With the original council chambers A/V equipment dating back to the city hall’s construction in 2001, the system was starting to show its age, City Manager Debra Figueroa said.

“It was basically Band-Aided together, and even then we were dealing with technical gremlins nearly every week prior to the pandemic,” Figueroa said.



Allotting about $160,000 for the upgrade, city staff began work on the City Council A/V Upgrade project in 2021 and first broadcast a council meeting with the new system on Feb. 18.

“We’re still working out a few kinks and waiting on some final equipment, but the upgrade is substantially complete,” Owsley said.



City staff did not have a final cost on the project, but Figueroa said it would likely fall close to the $160,000 initially budgeted.

The upgrade includes four, large-screen, ceiling-suspended TVs, which replace the chamber’s old projector system. Two of the TVs face council and two face the audience, providing visual coverage for video elements, such as Zoom presentations.

A fifth TV, held over from the previous chamber’s configuration, is slated to present meeting materials, such as the agenda, for audience members.

Prior to the pandemic, video conferencing was a rare commodity among small, municipal governments. But, in 2020, video-hosting platforms like Zoom became commonplace as local governments tried to balance social distancing requirements with governmental transparency standards.

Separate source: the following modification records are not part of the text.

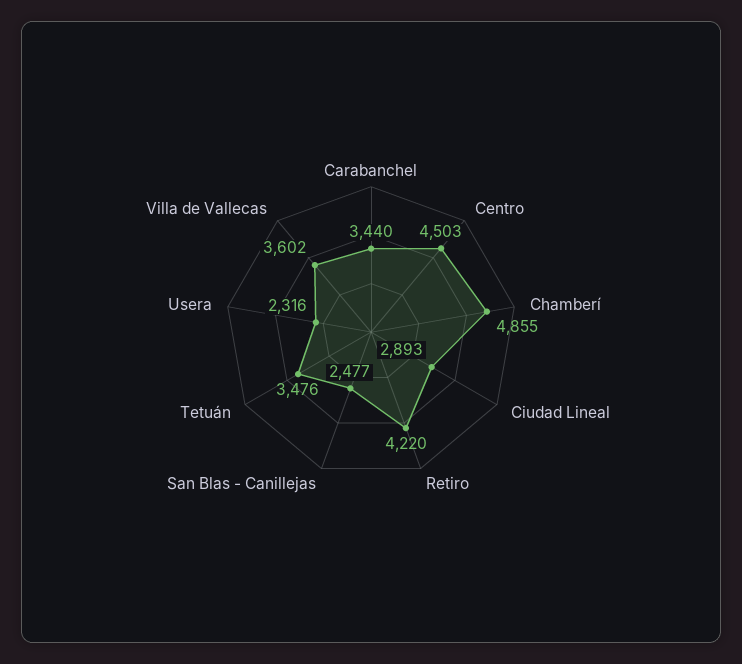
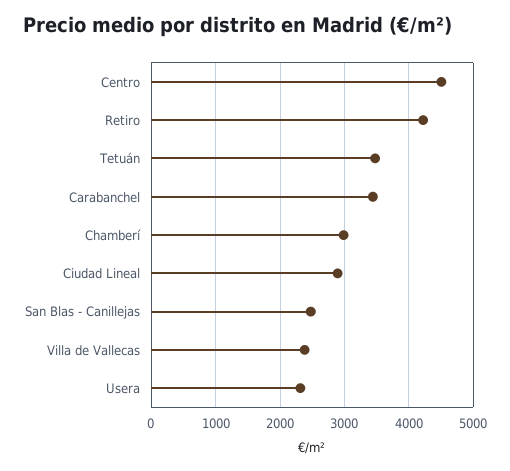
  {
    "Carabanchel": 3440,
    "Centro": 4503,
-   "Chamberí": 4855,
+   "Chamberí": 3000,
    "Ciudad Lineal": 2893,
    "Retiro": 4220,
    "San Blas - Canillejas": 2477,
    "Tetuán": 3476,
    "Usera": 2316,
-   "Villa de Vallecas": 3602
+   "Villa de Vallecas": 2400
  }

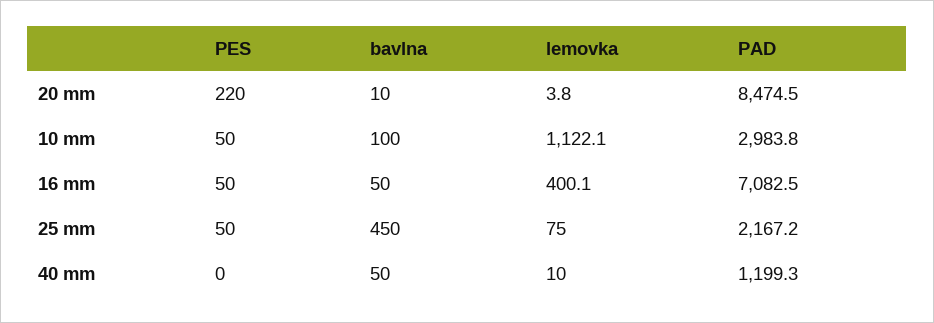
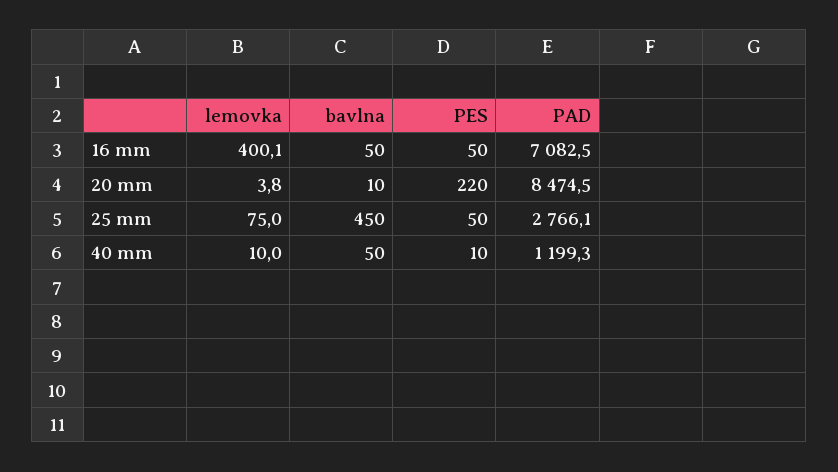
  {
    "PES": {
      "20 mm": 220,
-     "10 mm": 50,
      "16 mm": 50,
      "25 mm": 50,
-     "40 mm": 0
+     "40 mm": 10
    },
    "bavlna": {
      "20 mm": 10,
-     "10 mm": 100,
      "16 mm": 50,
      "25 mm": 450,
      "40 mm": 50
    },
    "lemovka": {
      "20 mm": 3.8,
-     "10 mm": 1122.1,
      "16 mm": 400.1,
      "25 mm": 75,
      "40 mm": 10
    },
    "PAD": {
      "20 mm": 8474.5,
-     "10 mm": 2983.8,
      "16 mm": 7082.5,
-     "25 mm": 2167.2,
+     "25 mm": 2766.1,
      "40 mm": 1199.3
    }
  }

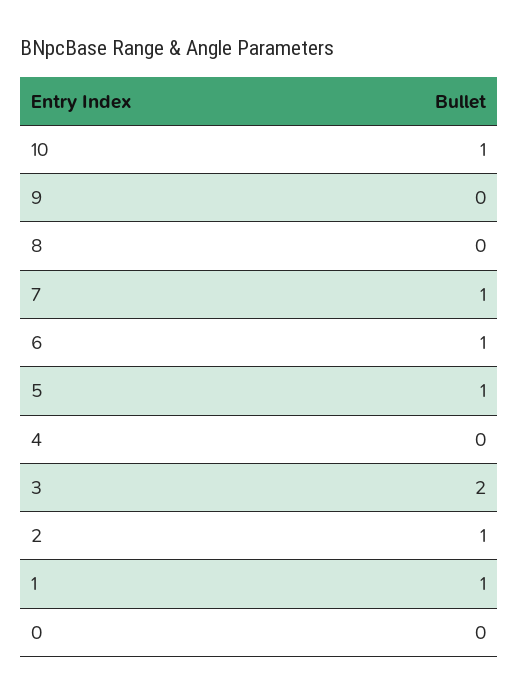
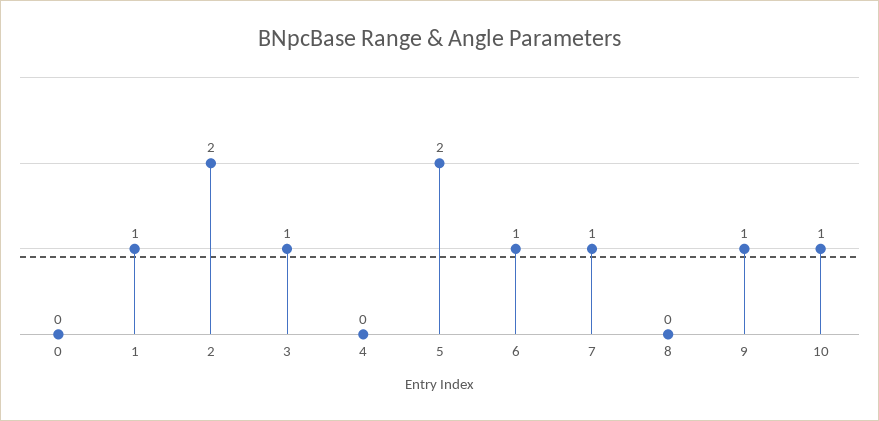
  {
    "10": 1,
-   "9": 0,
+   "9": 1,
    "8": 0,
    "7": 1,
    "6": 1,
-   "5": 1,
+   "5": 2,
    "4": 0,
-   "3": 2,
+   "3": 1,
-   "2": 1,
+   "2": 2,
    "1": 1,
    "0": 0
  }

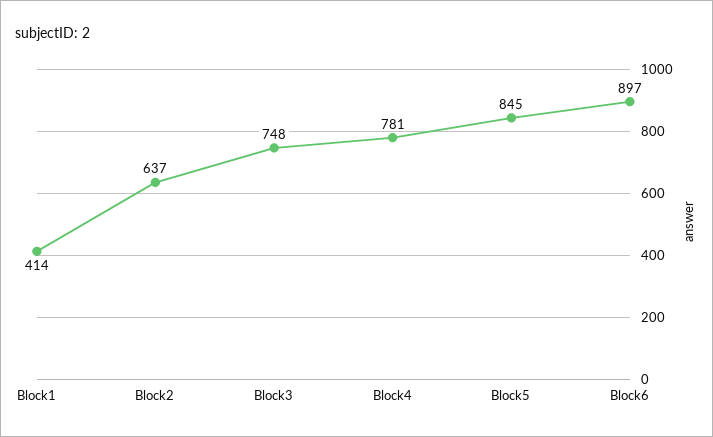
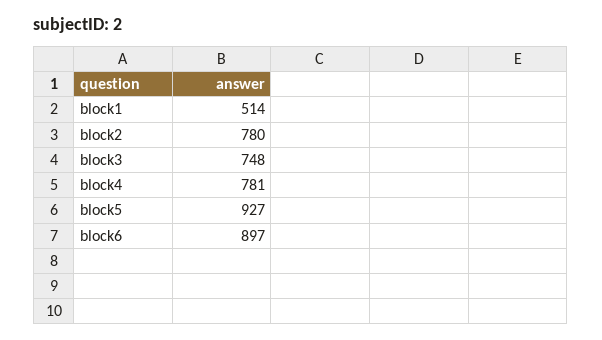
  {
-   "Block1": 414,
+   "Block1": 514,
-   "Block2": 637,
+   "Block2": 780,
    "Block3": 748,
    "Block4": 781,
-   "Block5": 845,
+   "Block5": 927,
    "Block6": 897
  }

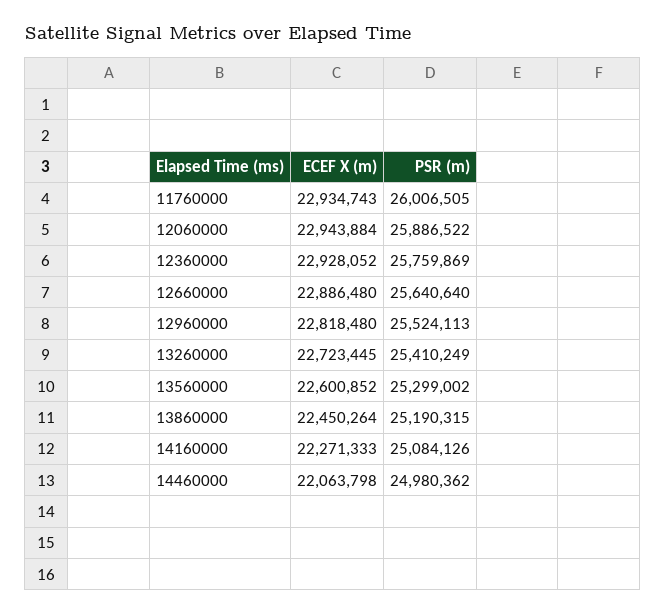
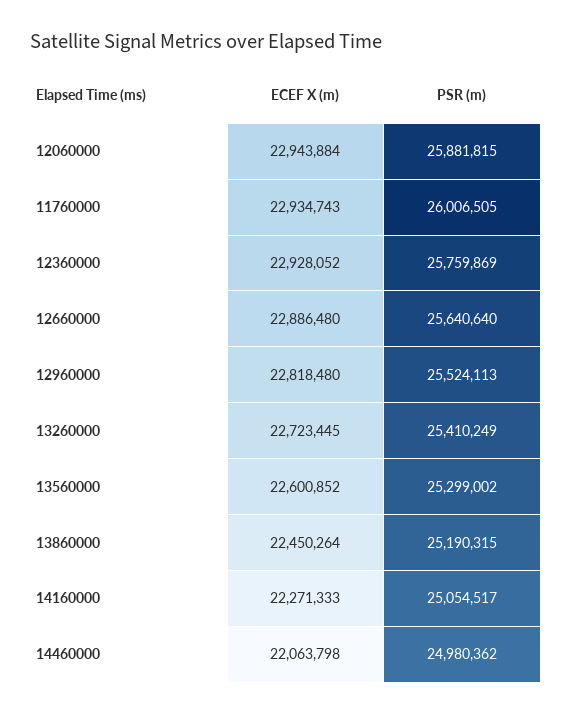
  {
    "ECEF X (m)": {
      "11760000": 22934743,
      "12060000": 22943884,
      "12360000": 22928052,
      "12660000": 22886480,
      "12960000": 22818480,
      "13260000": 22723445,
      "13560000": 22600852,
      "13860000": 22450264,
      "14160000": 22271333,
      "14460000": 22063798
    },
    "PSR (m)": {
      "11760000": 26006505,
-     "12060000": 25886522,
+     "12060000": 25881815,
      "12360000": 25759869,
      "12660000": 25640640,
      "12960000": 25524113,
      "13260000": 25410249,
      "13560000": 25299002,
      "13860000": 25190315,
-     "14160000": 25084126,
+     "14160000": 25054517,
      "14460000": 24980362
    }
  }

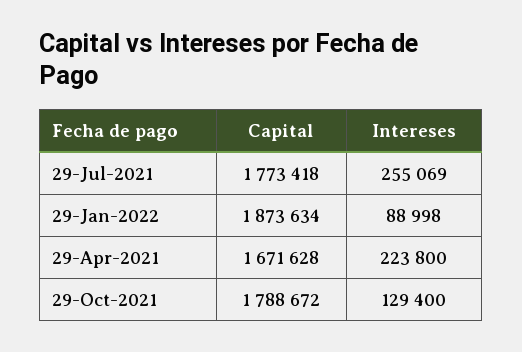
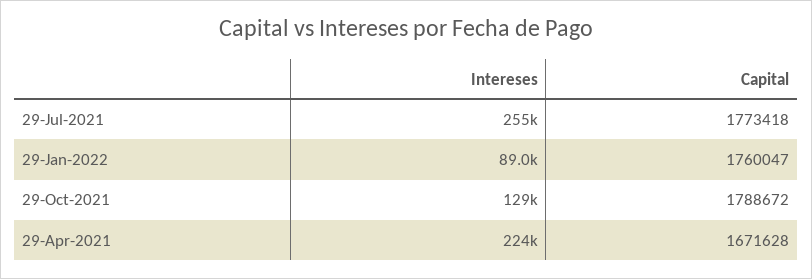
  {
    "Capital": {
      "29-Jul-2021": 1773418,
-     "29-Jan-2022": 1873634,
+     "29-Jan-2022": 1760047,
      "29-Apr-2021": 1671628,
      "29-Oct-2021": 1788672
    },
    "Intereses": {
      "29-Jul-2021": 255069,
      "29-Jan-2022": 88998,
      "29-Apr-2021": 223800,
      "29-Oct-2021": 129400
    }
  }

Glenwood Springs’ A/V capabilities were not up to task, however, and in the initial days of the pandemic meetings were hosted with little more than a speaker phone and video feed for YouTube.

The city’s new and improved Crestron A/V system is better equipped to process audio and video, streamlining its interactions with video-sharing platforms, Owsley said.

In some instances, audience members expressed an inability to hear council deliberations, but new council microphones and upgraded speakers throughout the room could facilitate clearer communication between council members and the audience.

A new voting system is built into the upgraded Shure microphones, allowing council members to vote on agenda items anonymously from each other, but not the audience.

Council members can use three buttons on the new microphones to approve, deny or abstain, and the results appear on the overhead screens facing the audience. The improvement could prevent council members from feeling swayed to vote one way or another by being the last called upon to vote on a given topic.

Not every upgrade was digital, however. The council’s dias and city clerk station, comment podium and city staff workstation received new countertops as part of the project, Owsley said.

Previously, the countertop was recessed to facilitate large computer monitors for the council members as well as the boards and commissions that use the chambers.

Figueroa said with the council moving to portable computers, the recessed countertops were unnecessary and some council members expressed the old dias created too much separation between council and the audience.

Overall, the changes could benefit future public meetings, whether in person or by video, Owsley said.

“The benefit is we can provide more avenues for resident engagement without needing residents to be physically present during city meetings,” she said.